[Listing from a collection]
====================

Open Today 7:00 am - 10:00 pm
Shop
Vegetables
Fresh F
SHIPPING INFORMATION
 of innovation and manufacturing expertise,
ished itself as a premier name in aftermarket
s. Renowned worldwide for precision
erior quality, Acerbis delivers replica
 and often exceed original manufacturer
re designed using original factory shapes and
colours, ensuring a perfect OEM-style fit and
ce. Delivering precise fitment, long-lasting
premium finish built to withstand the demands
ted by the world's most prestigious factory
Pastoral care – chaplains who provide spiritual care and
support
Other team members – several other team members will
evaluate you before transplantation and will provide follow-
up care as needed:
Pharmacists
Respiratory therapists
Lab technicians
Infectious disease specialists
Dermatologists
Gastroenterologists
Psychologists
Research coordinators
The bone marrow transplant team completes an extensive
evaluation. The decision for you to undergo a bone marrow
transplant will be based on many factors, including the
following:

====================

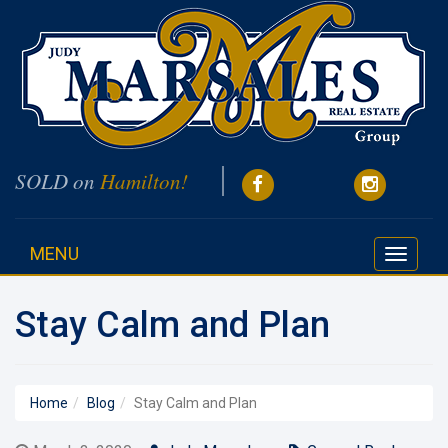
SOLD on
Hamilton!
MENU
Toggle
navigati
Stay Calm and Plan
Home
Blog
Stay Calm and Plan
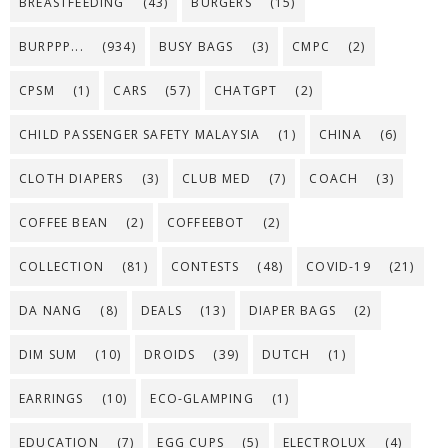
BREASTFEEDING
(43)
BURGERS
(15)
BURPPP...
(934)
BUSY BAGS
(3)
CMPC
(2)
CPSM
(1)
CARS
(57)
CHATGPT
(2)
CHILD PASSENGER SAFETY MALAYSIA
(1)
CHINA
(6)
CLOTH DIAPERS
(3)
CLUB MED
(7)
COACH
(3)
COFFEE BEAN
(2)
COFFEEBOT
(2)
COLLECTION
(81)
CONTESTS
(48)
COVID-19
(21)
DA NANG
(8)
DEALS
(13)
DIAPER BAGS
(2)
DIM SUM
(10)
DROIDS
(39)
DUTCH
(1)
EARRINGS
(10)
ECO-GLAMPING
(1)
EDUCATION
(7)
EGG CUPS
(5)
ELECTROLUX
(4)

====================

Repeat the lines of the listing from the line with "BREASTFEEDING" to the line with "DIAPER BAGS", including both of those lines.

BREASTFEEDING
(43)
BURGERS
(15)
BURPPP...
(934)
BUSY BAGS
(3)
CMPC
(2)
CPSM
(1)
CARS
(57)
CHATGPT
(2)
CHILD PASSENGER SAFETY MALAYSIA
(1)
CHINA
(6)
CLOTH DIAPERS
(3)
CLUB MED
(7)
COACH
(3)
COFFEE BEAN
(2)
COFFEEBOT
(2)
COLLECTION
(81)
CONTESTS
(48)
COVID-19
(21)
DA NANG
(8)
DEALS
(13)
DIAPER BAGS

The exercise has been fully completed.